**Kaynak metin:**
Sevgili günlük,
Seni unuttum sanma.. bildiğin canlı kanlı defter ve kalem ile aldatıyorum seni. üşeniyorum seni açıp yazmaya; kağıda kaleme sarılıp geceleri yazıyorum burdaki gözlemleri anıları.defterim biter 1 2 aya kadar sanırım, sana dönerim o zaman yine yeni yeniden.
senden uzaktayken çok şey değişti. çok yer gezdim, bir çok şey öğrendim, kendimi keşfe çıktım sonra boşverdim, hepten boşverdim. buhranlara girdim. bir koltukta 15 karpuz taşımaya çalıştım, mahvettim. şimdiye kadar hayal ettiklerim, planladıklarım ile yaptıklarıma bakıyorum. Eh az buçuk ucundan köşesinden almanca'da dikiş tutturdum gibi. (o da yalan) Erasmusçuların alayı ingilizce konuşuyor, Avusturya'lıların da almancasından bi sikim anlaşılmıyor hep farklı ağızla, diyalekt ile ve çok hızlı konuşuyorlar. Grüss Gott, Servus gibi selamlaşma sözcükleri var. Bayern bölgesinde de var sanırım bu. Tanrı'ye inanmayan bir insana Grüss Gott demek düşüncesizlik olur deyu düşündüğümden ben onun yerine Guten Tag yahut Hallo'yu tercih ediyore. alman arkadaşlar edindim; Avusturya'lılardan daha sıcaklar. "Deutschland" kelimesinin inanılmaz bir heybeti var gözümde bilemiyorum neden. Avusturya çok tırt, böyle alaman olamadığı icin onlara kin besleyen sevmeyen insanlar gibi geliyorlar. elbette genelleyemem ama genel izlenim o yönde.
Deutschland lan! ne kadar taşaklı ada bak! bi de bu dandik heriflere bak. Habsburgluymuş, sıçayım ağzınıza. Güya bana Avusturyalıyım alaman değilim, Alman almancası konuşmam deyorlar. konuştuğun dil ne? "Deutsch" almansın lan işte (dünyanın en yüzeysel adamı) ha bi de baban nereliyse memleketin de orası var, o mevzuya hiç girmeyelim.

**Yapılacak iş:**
Yukarıdaki günlük yazısında "Deutschland lan! ne" sözcüklerini içeren yerle açılıp "mevzuya hiç girmeyelim." ile kapanan bölümü hiçbir değişiklik yapmadan tekrarlayın.

**Gösterilen veriler:**

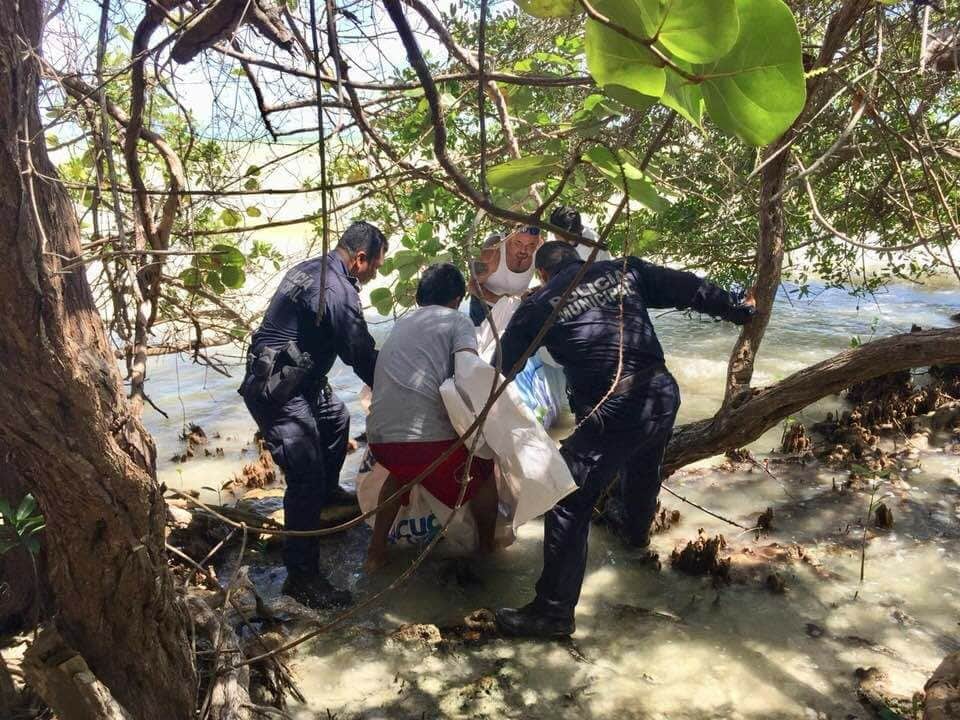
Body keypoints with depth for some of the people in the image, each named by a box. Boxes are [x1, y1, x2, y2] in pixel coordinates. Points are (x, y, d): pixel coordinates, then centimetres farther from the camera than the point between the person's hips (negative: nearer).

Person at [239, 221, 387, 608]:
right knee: (306, 479, -11)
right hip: (276, 391, -11)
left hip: (299, 380, 11)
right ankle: (301, 576, -3)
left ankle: (328, 495, 49)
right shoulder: (338, 291, -22)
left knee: (337, 419, 29)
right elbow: (363, 357, -19)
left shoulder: (311, 268, 9)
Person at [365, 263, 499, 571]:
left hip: (378, 437, 6)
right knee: (483, 470, 24)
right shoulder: (457, 320, 7)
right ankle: (487, 547, 40)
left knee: (402, 470, 39)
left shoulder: (402, 323, 24)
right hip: (426, 437, -5)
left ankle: (376, 551, 37)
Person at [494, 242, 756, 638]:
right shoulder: (624, 271, 11)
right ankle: (638, 531, 64)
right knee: (643, 469, 34)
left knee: (569, 506, 2)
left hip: (609, 413, -6)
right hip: (663, 395, 6)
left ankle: (553, 611, 7)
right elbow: (690, 289, 13)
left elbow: (503, 368, 7)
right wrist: (739, 310, 26)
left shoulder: (538, 306, 3)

**Alıştırma sonucu:**
Deutschland lan! ne kadar taşaklı ada bak! bi de bu dandik heriflere bak. Habsburgluymuş, sıçayım ağzınıza. Güya bana Avusturyalıyım alaman değilim, Alman almancası konuşmam deyorlar. konuştuğun dil ne? "Deutsch" almansın lan işte (dünyanın en yüzeysel adamı) ha bi de baban nereliyse memleketin de orası var, o mevzuya hiç girmeyelim.